Jill at Sedbergh Book Festival, June 23



TALKING ABOUT YOUR OWN BOOKS is never as straightforward as it might seem – unless you have a super-helpful chairperson asking questions. I saw that at Shetland Noir where Elly Griffiths was interviewed by fellow crime writer Alex Gray.

I spend a lot of time preparing if I am talking to a group of young people, with nobody to ask prepared questions. They are easily bored, will shift and wriggle, challenge, remind you that what you know is immaterial to them.

I begin a session by asking everyone to raise hands and to put them down if they’d never seen a soap opera. ‘What’s that?’ I say, Waterloo Road, Grange Hill, Emmerdale, Coronation Street, Eastenders and finally a couple of hands are lowered. By the time I get to, ‘Hands down if you have never played a computer game’ there is some confusion. I insist all games incorporate a story. ‘Depends what game you play.’

I agree, and say my youngest grandson has been addicted to Fortnite for years. They nod at me. No story there. I say, ‘I’ve sat alongside Fortnite and I can tell you there’s a story. A killing story, in fact.’  An occasional groan gives way to a nod.

I point out that someone writes all the webpages, the adverts, the film scripts, the news programmes, what goes on cereal packets – that studying English is a fantastic preparation for a great life. The creative arts are booming in the UK.

‘How much do you get paid for your books?’

‘Not enough.’

I think for a moment. ‘You’ve heard that scriptwriters for best-selling series in the US are on strike? How much do talented musicians receive for their tracks when they’re screened?’ I seem to have confirmed the view that creative artists don’t earn much so I change the subject as fast as I can.

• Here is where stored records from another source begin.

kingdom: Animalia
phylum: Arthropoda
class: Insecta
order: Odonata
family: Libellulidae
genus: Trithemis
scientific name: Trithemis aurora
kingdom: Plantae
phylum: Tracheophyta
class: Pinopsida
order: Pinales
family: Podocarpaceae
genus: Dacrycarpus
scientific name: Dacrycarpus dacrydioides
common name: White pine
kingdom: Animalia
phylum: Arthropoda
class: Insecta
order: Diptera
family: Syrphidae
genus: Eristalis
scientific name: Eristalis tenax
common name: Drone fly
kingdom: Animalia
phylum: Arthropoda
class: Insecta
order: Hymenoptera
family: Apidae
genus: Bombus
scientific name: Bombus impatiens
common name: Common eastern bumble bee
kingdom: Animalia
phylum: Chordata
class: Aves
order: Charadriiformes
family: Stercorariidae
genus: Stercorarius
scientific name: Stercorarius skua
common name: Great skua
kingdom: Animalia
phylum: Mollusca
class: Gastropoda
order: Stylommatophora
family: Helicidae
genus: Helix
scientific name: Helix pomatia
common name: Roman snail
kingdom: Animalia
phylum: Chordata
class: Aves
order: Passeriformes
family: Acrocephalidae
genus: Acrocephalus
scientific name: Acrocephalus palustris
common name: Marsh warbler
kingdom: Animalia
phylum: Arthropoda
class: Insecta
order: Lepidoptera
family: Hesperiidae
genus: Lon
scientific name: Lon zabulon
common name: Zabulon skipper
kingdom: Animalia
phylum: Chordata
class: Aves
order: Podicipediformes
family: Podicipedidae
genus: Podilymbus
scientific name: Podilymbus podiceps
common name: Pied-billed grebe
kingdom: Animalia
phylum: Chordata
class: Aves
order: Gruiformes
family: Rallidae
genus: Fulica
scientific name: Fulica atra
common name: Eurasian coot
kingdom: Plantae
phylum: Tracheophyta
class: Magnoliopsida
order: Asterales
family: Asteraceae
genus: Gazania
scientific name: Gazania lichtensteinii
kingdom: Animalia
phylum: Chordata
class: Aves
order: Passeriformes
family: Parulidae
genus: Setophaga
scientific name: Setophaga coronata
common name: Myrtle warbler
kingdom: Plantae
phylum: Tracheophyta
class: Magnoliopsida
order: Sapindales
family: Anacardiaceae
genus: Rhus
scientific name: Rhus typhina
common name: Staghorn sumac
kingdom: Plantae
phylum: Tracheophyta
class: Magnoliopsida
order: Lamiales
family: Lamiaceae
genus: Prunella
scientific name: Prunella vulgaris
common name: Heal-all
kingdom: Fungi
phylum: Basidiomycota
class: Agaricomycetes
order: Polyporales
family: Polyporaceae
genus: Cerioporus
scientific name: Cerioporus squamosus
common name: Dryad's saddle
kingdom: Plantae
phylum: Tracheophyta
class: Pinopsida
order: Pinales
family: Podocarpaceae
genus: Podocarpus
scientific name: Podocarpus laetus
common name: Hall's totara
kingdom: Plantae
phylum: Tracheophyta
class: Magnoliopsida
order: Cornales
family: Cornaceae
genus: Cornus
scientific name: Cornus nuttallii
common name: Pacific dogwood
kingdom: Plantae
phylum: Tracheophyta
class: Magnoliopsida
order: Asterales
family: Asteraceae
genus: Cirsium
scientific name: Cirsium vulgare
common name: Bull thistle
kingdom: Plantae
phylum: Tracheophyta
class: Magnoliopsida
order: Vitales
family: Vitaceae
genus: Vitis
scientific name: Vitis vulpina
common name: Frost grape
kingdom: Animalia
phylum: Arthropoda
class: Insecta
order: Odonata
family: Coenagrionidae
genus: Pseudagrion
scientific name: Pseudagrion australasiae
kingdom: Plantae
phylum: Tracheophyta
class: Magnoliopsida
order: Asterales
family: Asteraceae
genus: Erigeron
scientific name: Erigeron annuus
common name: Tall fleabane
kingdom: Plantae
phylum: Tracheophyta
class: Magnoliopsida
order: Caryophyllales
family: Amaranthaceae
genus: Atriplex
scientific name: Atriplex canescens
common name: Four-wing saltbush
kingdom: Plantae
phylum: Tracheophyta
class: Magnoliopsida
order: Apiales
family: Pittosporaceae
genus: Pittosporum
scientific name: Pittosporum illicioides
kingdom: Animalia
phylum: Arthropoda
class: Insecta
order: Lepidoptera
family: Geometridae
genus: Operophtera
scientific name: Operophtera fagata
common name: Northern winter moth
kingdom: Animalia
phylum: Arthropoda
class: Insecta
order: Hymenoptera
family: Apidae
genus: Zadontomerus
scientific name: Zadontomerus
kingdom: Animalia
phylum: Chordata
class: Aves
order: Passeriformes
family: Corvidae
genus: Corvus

They make you think, young people. The boy who stands close to me telling me about his novel, that he’s autistic, that he really concentrates on his story, lights up when I say I would love to read it. Someone else asks me to sign the bottom of the page in her exercise book where she’s written a story she’s proud of. ‘I don’t know how to write chapters so I don’t have chapters in my story.’

Good enough, I think. Sharp, original minds – who wouldn’t love spending time with them? I’m going back to run some writing workshops but I know I will learn as much as I impart.